MÜCADELE ETMESEYDİM HER SENE BİR OKUL DEĞİŞTİRİRDİK!

Acar Seyis 8 yaşında. Erken yürüyen, erken konuşan, çamaşır makinesinin karşısına geçip oturup, uzun süre seyreden, kendinden büyük çocuklarla arkadaşlık etmeyi seven bir çocuk. İlkokul 2. sınıfa başladığında sınıf öğretmeninin isteğiyle anne ve babası zeka testi yaptırmış. Sonuç: Acar üstün zekalı! Baba Murat Seyis devamını anlatıyor:

- O andan itibaren nasıl bir yol izlediniz?

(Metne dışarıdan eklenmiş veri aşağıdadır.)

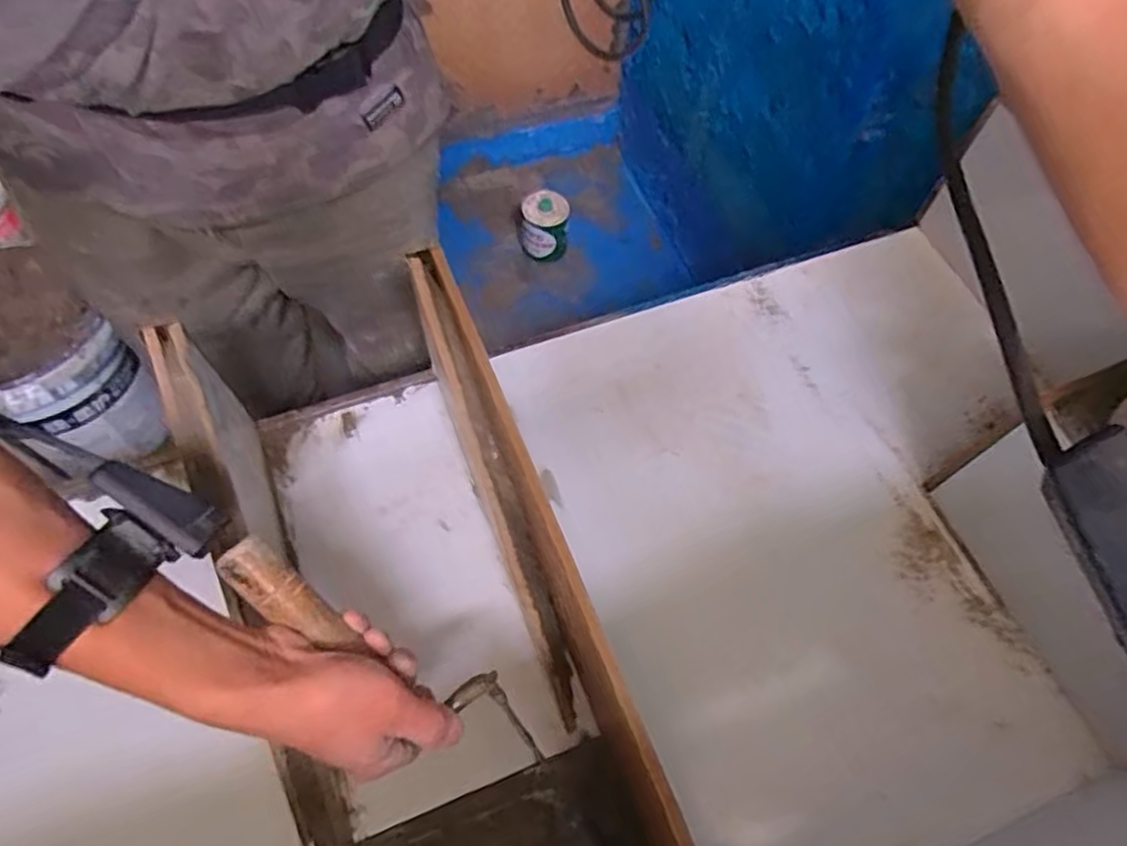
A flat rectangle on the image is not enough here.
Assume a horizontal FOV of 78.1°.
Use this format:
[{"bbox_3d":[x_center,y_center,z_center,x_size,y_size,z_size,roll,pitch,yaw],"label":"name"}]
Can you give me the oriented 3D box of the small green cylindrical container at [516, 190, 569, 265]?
[{"bbox_3d":[-0.045,-0.425,1.501,0.107,0.119,0.101,1,62,-2],"label":"small green cylindrical container"}]

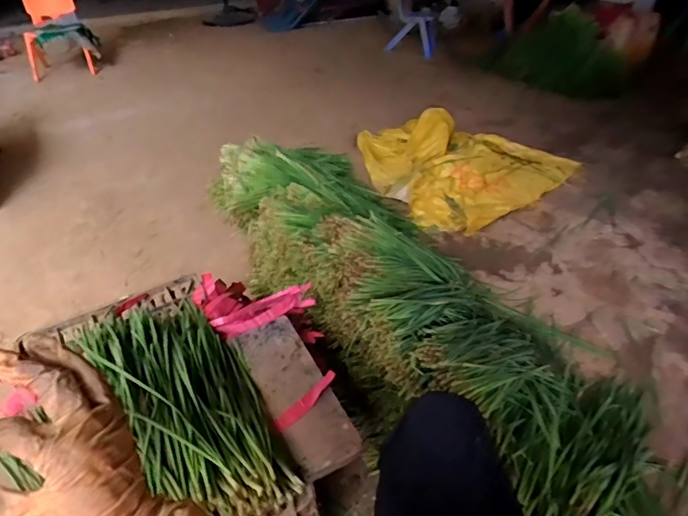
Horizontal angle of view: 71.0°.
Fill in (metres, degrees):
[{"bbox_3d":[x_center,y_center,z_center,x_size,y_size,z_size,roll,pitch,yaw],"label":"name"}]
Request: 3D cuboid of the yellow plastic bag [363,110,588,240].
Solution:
[{"bbox_3d":[0.374,-0.393,1.850,0.667,0.189,0.765,-29,44,-32],"label":"yellow plastic bag"}]

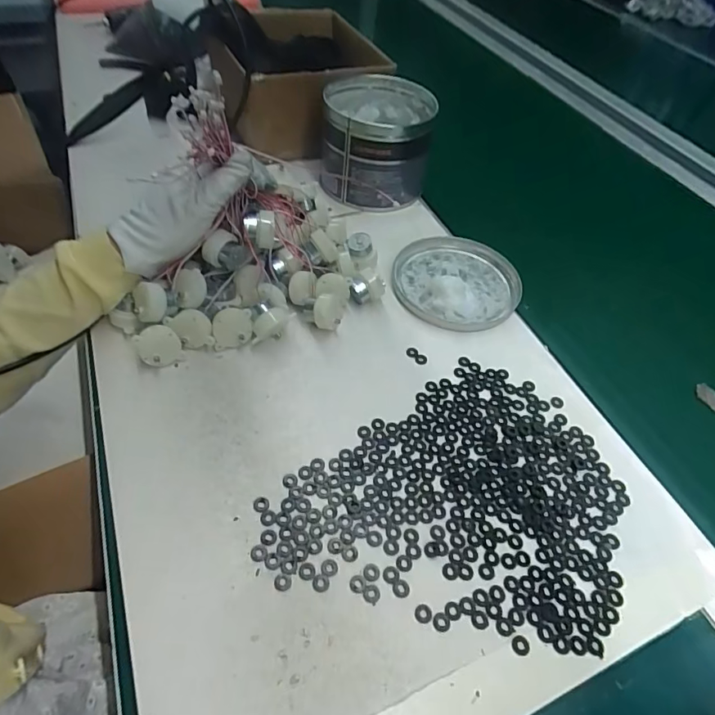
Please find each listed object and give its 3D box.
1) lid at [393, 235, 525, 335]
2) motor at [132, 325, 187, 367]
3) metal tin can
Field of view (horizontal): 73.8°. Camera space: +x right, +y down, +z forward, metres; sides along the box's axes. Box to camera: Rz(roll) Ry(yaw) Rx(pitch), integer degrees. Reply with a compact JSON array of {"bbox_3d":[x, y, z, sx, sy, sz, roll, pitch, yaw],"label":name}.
[{"bbox_3d":[0.105,-0.085,0.497,0.128,0.020,0.136,3,51,-4],"label":"lid"},{"bbox_3d":[-0.167,-0.010,0.400,0.033,0.034,0.019,-25,26,-24],"label":"motor"},{"bbox_3d":[0.023,-0.257,0.571,0.118,0.106,0.127,3,51,-4],"label":"metal tin can"}]

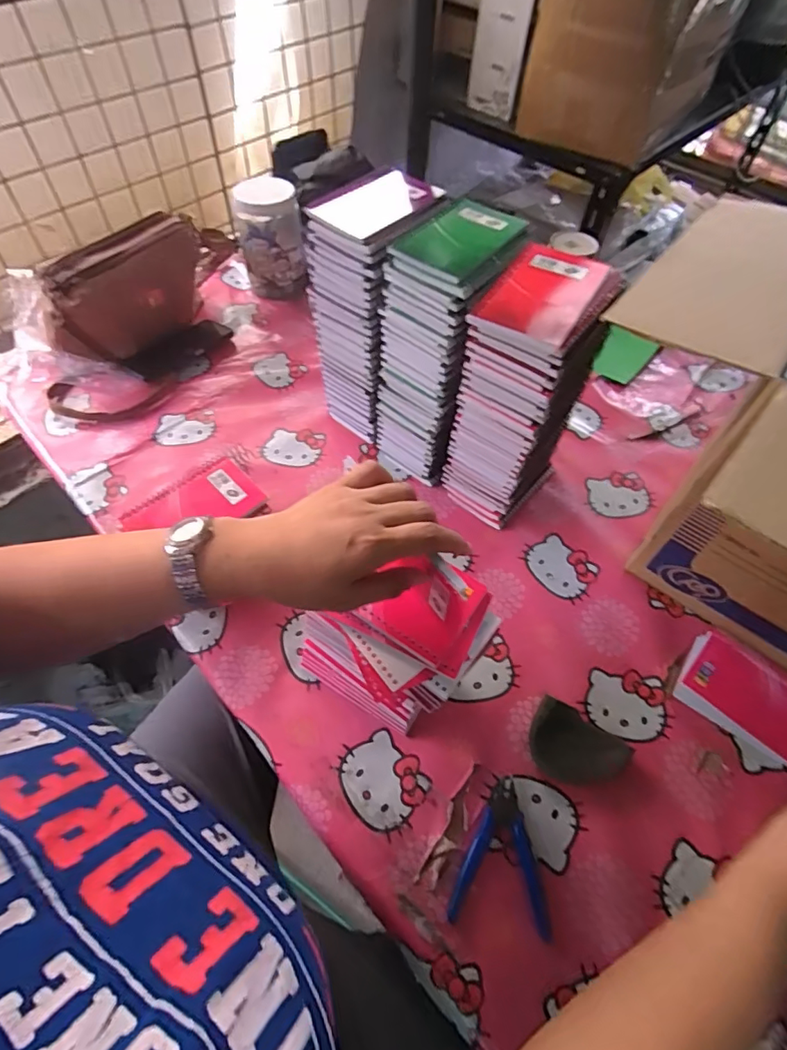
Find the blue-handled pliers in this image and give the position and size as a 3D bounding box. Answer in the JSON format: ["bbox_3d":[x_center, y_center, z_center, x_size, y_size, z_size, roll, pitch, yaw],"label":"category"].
[{"bbox_3d":[0.101,0.293,0.467,0.084,0.007,0.113,11,56,7],"label":"blue-handled pliers"}]

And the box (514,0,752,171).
[{"bbox_3d":[0.383,-0.770,0.845,0.228,0.202,0.298,36,62,21],"label":"box"}]

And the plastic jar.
[{"bbox_3d":[-0.202,-0.477,0.874,0.098,0.170,0.085,-8,56,-5],"label":"plastic jar"}]

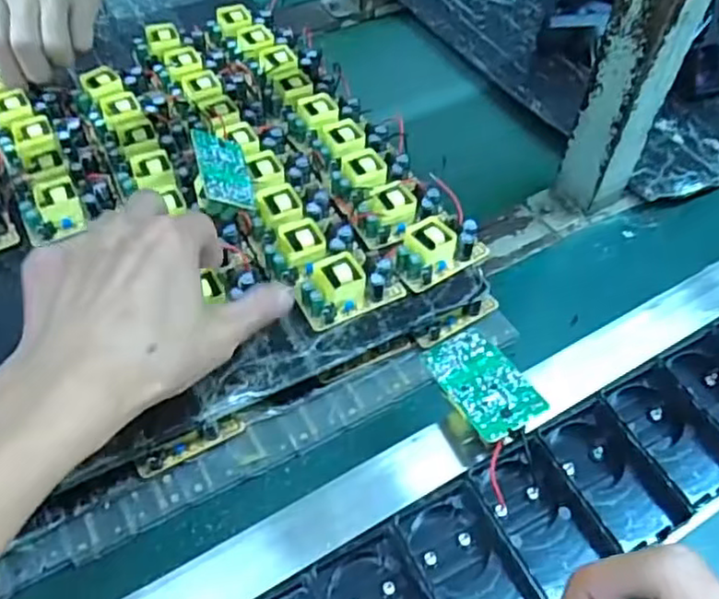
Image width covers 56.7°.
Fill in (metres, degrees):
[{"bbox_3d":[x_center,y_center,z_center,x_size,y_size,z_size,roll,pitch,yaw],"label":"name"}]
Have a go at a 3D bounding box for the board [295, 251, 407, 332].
[{"bbox_3d":[-0.008,-0.011,0.414,0.063,0.019,0.040,-22,56,-16],"label":"board"}]

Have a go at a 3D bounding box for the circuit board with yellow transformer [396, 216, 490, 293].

- Bu bilgiyi sınıf öğretmenimiz Şirin Parlak ile paylaştık. Zaten okul rehberlik servisine de bir rapor gönderilmişti. Üstün zekalı çocuklara karşı nasıl davranılması gerektiği konusunda onlar da bazı çalışmalar yaptı. Okulumuz ve öğretmenimiz konuya hassasiyetle yaklaştığı için çok şanslı olduğumuzu düşünüyorum. Acar'a anlayışla yaklaşılması, dikte edici olmak yerine teşvik edici, özendirici davranılması, saygı ve sevgi gösterilmesi çok olumlu sonuç verdi. Akademik olarak sorunumuz yoktu, sosyal olarak, davranışsal olarak gelişmesi ve kurallara daha fazla uyum sağlayabilmesi için birlikte çalıştık.Sonunda istediğimiz seviyeyi yakaladık.

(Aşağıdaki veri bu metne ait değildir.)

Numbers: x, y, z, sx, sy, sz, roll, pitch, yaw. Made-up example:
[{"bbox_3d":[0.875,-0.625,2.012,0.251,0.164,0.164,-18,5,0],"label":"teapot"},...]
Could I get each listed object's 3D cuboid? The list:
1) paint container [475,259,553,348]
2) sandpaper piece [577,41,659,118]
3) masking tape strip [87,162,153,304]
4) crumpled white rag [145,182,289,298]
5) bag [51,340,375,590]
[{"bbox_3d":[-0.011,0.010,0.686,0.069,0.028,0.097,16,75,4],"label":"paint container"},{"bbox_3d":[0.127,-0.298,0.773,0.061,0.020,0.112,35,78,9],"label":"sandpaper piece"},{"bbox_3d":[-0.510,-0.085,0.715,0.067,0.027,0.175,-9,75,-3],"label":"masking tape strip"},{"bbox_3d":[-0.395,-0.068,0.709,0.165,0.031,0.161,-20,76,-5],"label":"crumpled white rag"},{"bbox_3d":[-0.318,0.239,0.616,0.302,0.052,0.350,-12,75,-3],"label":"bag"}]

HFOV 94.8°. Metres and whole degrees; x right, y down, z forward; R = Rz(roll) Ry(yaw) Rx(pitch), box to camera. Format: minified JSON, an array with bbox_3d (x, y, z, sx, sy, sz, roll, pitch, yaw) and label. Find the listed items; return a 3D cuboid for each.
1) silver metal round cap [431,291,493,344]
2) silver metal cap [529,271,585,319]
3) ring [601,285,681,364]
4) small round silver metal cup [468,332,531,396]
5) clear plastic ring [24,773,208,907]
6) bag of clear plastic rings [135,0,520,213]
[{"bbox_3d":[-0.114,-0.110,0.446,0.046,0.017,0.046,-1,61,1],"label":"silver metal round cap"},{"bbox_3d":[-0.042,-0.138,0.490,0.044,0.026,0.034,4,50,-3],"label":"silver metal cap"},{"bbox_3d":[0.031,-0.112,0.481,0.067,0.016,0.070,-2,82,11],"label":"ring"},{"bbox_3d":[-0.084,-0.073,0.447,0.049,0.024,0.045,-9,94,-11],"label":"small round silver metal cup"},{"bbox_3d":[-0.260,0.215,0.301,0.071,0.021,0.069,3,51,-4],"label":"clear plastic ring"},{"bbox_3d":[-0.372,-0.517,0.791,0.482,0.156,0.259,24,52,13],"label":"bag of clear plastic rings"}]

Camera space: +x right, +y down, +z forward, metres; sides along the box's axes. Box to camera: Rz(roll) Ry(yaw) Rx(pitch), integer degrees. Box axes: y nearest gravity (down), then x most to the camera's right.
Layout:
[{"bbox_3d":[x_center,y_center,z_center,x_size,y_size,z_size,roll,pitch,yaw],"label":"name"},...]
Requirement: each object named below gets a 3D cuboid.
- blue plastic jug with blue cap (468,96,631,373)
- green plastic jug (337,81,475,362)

- Yaşadığınız ilginç, farklı, üzücü, yorucu neler oldu?

- Bana üremenin nasıl olduğunu sormuştu birinci sınıfa giderken. Ben de uygun bir dille anlatmıştım kendisine. Öğrendiklerini derste arkadaşlarıyla paylaşınca diğer çocuklar da bunu evde anne, babalarına anlatmış. Bazı veliler okula bundan rahatsız olduklarını bildirmiş. Okul benden görüşme talep etmişti. Bu tek olay değil elbette. Bu gibi durumlarda her zaman oğlumun arkasında durdum. Eğer mücadele etmeseydim, her sene bir okul değiştiriyor olabilirdik!

- Şu anda normal okulunun dışında başka eğitimler alıyor mu?

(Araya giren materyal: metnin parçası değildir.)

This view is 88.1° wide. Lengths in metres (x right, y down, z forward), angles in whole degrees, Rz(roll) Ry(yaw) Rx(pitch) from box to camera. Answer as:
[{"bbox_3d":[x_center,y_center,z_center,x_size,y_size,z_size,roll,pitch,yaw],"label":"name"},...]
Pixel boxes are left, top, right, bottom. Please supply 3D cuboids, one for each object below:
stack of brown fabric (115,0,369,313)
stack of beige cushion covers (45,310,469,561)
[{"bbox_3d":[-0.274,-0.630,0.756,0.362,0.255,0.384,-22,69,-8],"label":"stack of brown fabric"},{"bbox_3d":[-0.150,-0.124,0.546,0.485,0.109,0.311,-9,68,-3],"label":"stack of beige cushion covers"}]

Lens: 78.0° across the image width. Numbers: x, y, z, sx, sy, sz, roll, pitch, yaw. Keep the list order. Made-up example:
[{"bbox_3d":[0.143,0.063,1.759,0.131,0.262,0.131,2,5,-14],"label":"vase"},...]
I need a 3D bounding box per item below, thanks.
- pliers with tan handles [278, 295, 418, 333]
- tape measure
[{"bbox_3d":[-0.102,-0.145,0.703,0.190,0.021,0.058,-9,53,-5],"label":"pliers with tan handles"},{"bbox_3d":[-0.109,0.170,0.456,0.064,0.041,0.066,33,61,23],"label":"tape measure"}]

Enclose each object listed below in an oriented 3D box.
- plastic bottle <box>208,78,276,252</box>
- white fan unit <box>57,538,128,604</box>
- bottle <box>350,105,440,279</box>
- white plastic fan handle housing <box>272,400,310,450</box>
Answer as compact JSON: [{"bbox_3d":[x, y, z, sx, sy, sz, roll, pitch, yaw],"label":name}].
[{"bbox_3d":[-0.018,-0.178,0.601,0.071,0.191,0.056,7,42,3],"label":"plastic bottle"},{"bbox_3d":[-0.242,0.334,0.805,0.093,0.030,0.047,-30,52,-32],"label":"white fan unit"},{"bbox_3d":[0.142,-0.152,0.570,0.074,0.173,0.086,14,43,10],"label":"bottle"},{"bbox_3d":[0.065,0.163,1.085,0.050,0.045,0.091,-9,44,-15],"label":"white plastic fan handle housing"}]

- Üstün Zekalılar Enstitüsü'nün programına katılıyor. Kendisi gibi olan yaşıtlarıyla bir arada bulunma ihtiyacını giderebiliyor, ki bu çok önemli. Pazar günleri futbol okuluna gidiyor. Hafta içi üç gün yüzme eğitimi var. Okuldaki satranç kulübüne devam etmesine ek olarak, evde benimle satranç oynuyor.